* Available records

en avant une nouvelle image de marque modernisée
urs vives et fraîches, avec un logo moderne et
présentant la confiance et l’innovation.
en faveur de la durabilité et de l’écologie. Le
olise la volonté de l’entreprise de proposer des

* Work instructions
The records above should be copied out again in full, exactly as they appear.

* Worked solution
en avant une nouvelle image de marque modernisée
urs vives et fraîches, avec un logo moderne et
présentant la confiance et l’innovation.
en faveur de la durabilité et de l’écologie. Le
olise la volonté de l’entreprise de proposer des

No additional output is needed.